Thanmai Deekshith: Per day.

 Sharad Kalghatgi: Per day? Yes, per person per day, per employee. Even a contract partner.

 Thanmai Deekshith: Got it. And this is across multiple industries.

 Sharad Kalghatgi: Multiple industries. So what's the value we are reaching 1600 times of 50,000 is roughly about 8 Crores. Now, if a company invests something like what you're trying to do in SafetyConnect, yeah, you're not asking for the moon if you're asking for a service. And if you're asking for a contract and providing and say, if we are able to bring this down by 50%. 50%, enhancement and productivity. Now, what do eight Crores mean in a business of 10,000 crores?  People might say, hey, it's just 0.8% but if you take a quarter on a quarter, companies don't rise by 100% or 200% fair big brands. They say that our margins improved from 24% to 24.5% or 24.3% or they say it came down, it's good operating margin. We came down in our operating margins from 24 to 23.8%. Now, this point is a big number in that, and that is where the company has a tangible effect and the employees bring that kind of value. And just imagine there are the other ancillary costs also, which means that when the companies have this kind of incidents, fairly established enterprises. Thanmai and all the audience is hearing, there is a certain amount of indirect cost. That means some insurance cost goes with it, which is paid by the group company or the company through its group insurance link schemes. There are certain aspects, like reimbursement things that happen, and the person doesn't just come back the same day. There is a rehab that happens usually, even if it's a small incident, because it takes a lot of indirect costs that you add up and bunches it up.

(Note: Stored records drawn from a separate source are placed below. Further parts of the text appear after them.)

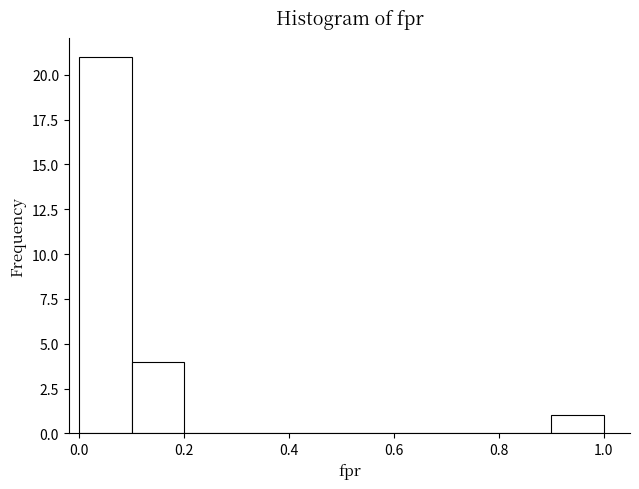

Reading left to right, list every bar in this chart as the range it spans on the x-axis followed by its height. The values are not printed on the chart, so give them approximately, as read against the axis.

0.0 to 0.1: 21
0.1 to 0.2: 4
0.2 to 0.3: 0
0.3 to 0.4: 0
0.4 to 0.5: 0
0.5 to 0.6: 0
0.6 to 0.7: 0
0.7 to 0.8: 0
0.8 to 0.9: 0
0.9 to 1.0: 1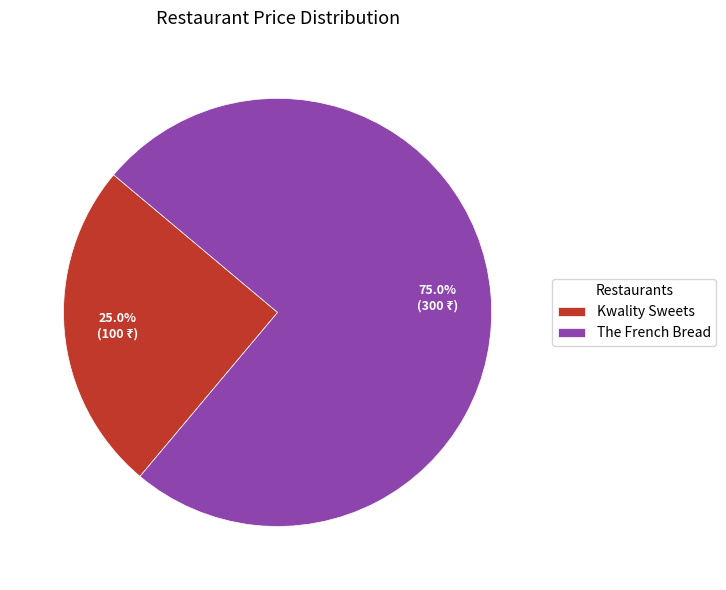

Count the number of slices in the pie.

2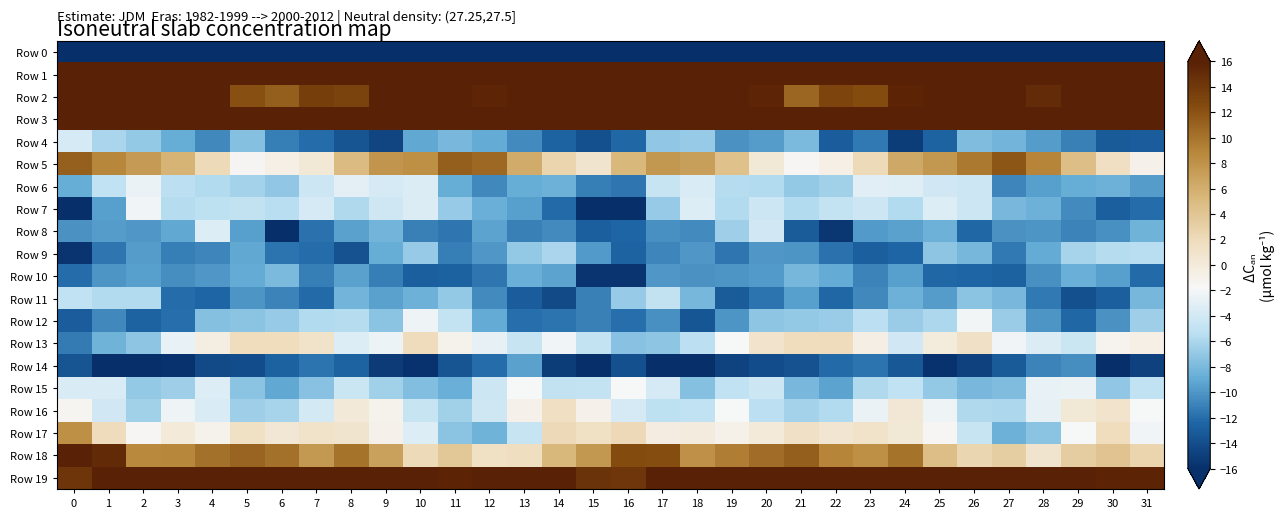

Which series has the largest total across all categories?

Row 1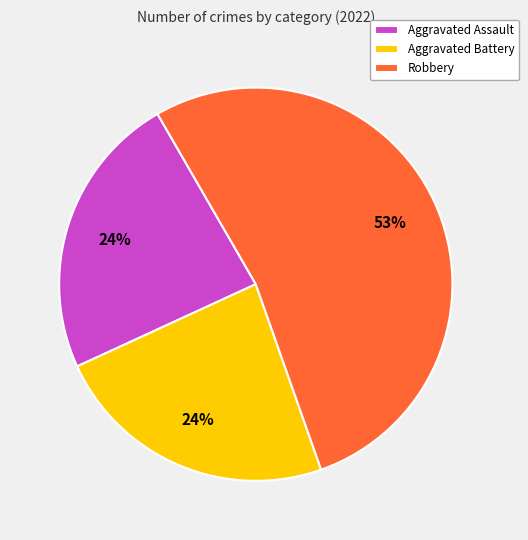

How many slices are in this pie chart?

3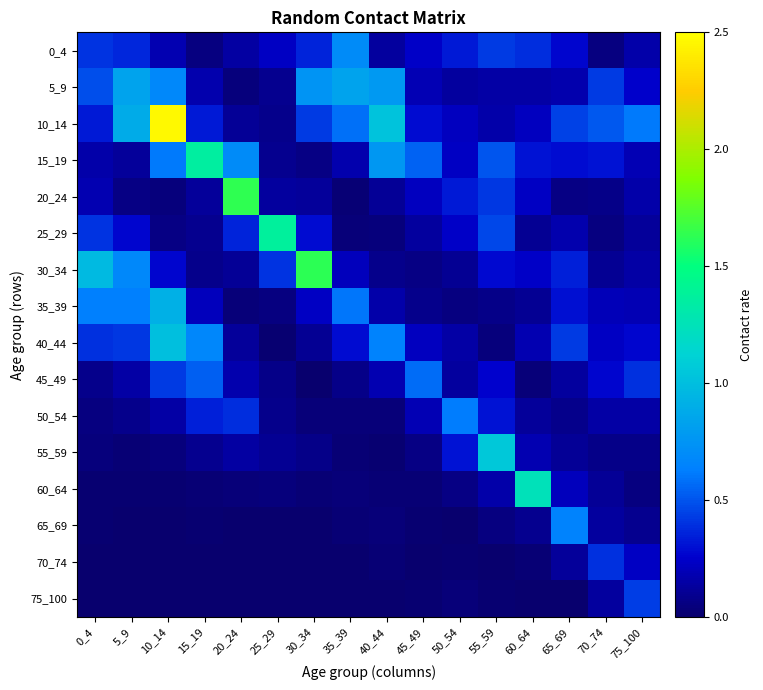

Rank the series by their maximum value, from highest to lowest.

10_14, 20_24, 30_34, 25_29, 15_19, 60_64, 55_59, 40_44, 35_39, 5_9, 0_4, 65_69, 50_54, 45_49, 75_100, 70_74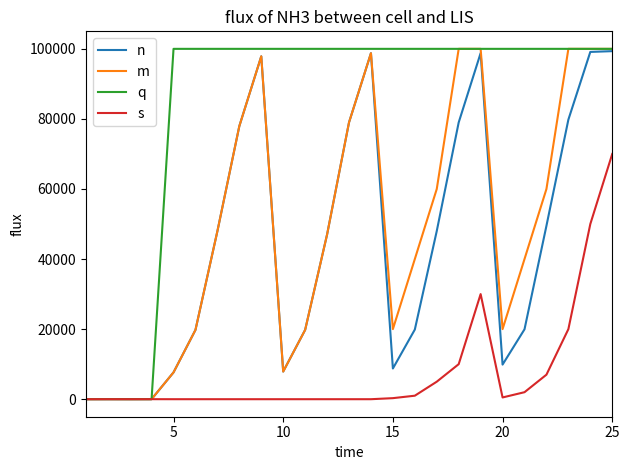

Which series has the largest total across all categories?

q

If you are able to bring down the accidents and incidents, not only does your insurance premium go down substantially for the following year, your productivity goes up, it has a direct impact on your bottom line, and then at the same time, just by investing somewhere, you can continue to maintain that trajectory of either improving, bringing your incidents down, or maintaining a best in class, zero harm or any kind of a behavior within your company and it definitely helps the employee morale. So when you look at it, what we all as a community need to understand is that there is a productivity improvement that happens with all of this, and there is a return on investment.

Now, for example, the product that you're trying to sell, for example, I'm just giving a hypothetical. There are many other companies like I saw the other day on Shark Tank India and Shark Tank USA. I've been following it for many years. There has been a return on investment that they ask. Now, the kind of product that you're talking about and the kind of money that you ask from enterprises, it will be, say, about 40, 50 or 1 Crore. The return on investment is less than one quarter three months for a company of the size of 10,000 Crore. So that's the way to look at it. And I'm not just saying that $10,000 company needs a 50 Lac suite from someone if it's 1000 Crore it needs a ten lakh suite. But it's the mindset. But the return on investment will almost remain the same. It's the mindset because the lesser the people, the lesser it will be the cost. The more the people, the lesser will be the cost in terms of economy, of scales. But the overall size of the numbers will be larger. So that's the way to look at it and return on investment. And all of this is months, not even years, and it brings the employee productivity and morale to a different level. The care part of it comes in. So that's what I wanted to say.